Task:
Find the word "value" in the listing below. Copy every line that has it.

Data for processing:

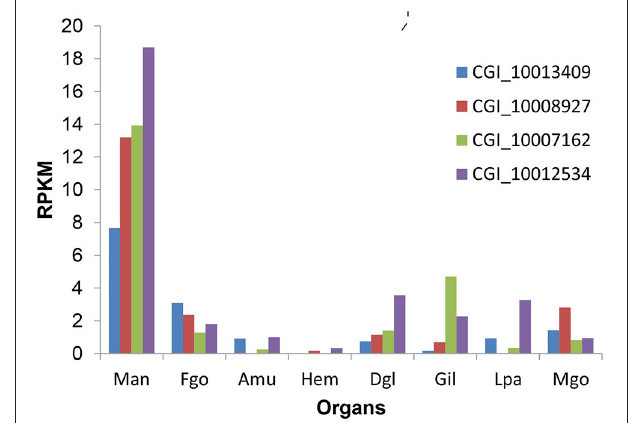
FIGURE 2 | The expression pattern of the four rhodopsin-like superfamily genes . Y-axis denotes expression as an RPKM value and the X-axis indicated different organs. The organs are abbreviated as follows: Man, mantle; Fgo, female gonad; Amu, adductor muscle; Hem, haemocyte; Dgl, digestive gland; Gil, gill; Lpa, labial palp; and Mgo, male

==

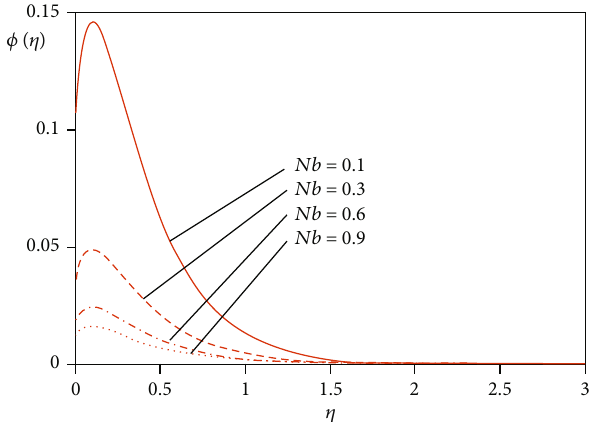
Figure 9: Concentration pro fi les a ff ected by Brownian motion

...

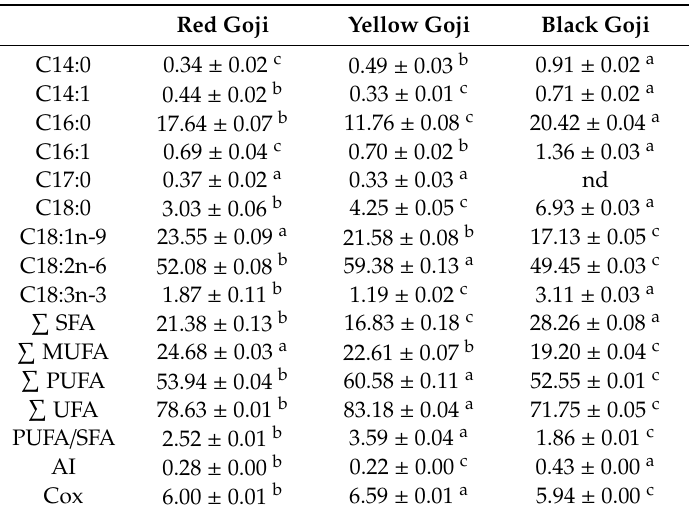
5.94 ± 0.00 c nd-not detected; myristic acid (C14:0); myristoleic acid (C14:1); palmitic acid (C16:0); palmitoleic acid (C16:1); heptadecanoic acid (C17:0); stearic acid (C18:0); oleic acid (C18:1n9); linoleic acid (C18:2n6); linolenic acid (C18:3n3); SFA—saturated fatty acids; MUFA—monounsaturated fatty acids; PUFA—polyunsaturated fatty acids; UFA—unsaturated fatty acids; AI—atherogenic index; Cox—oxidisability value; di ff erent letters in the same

Task answer:
FIGURE 2 | The expression pattern of the four rhodopsin-like superfamily genes . Y-axis denotes expression as an RPKM value and the X-axis indicated different organs. The organs are abbreviated as follows: Man, mantle; Fgo, female gonad; Amu, adductor muscle; Hem, haemocyte; Dgl, digestive gland; Gil, gill; Lpa, labial palp; and Mgo, male
5.94 ± 0.00 c nd-not detected; myristic acid (C14:0); myristoleic acid (C14:1); palmitic acid (C16:0); palmitoleic acid (C16:1); heptadecanoic acid (C17:0); stearic acid (C18:0); oleic acid (C18:1n9); linoleic acid (C18:2n6); linolenic acid (C18:3n3); SFA—saturated fatty acids; MUFA—monounsaturated fatty acids; PUFA—polyunsaturated fatty acids; UFA—unsaturated fatty acids; AI—atherogenic index; Cox—oxidisability value; di ff erent letters in the same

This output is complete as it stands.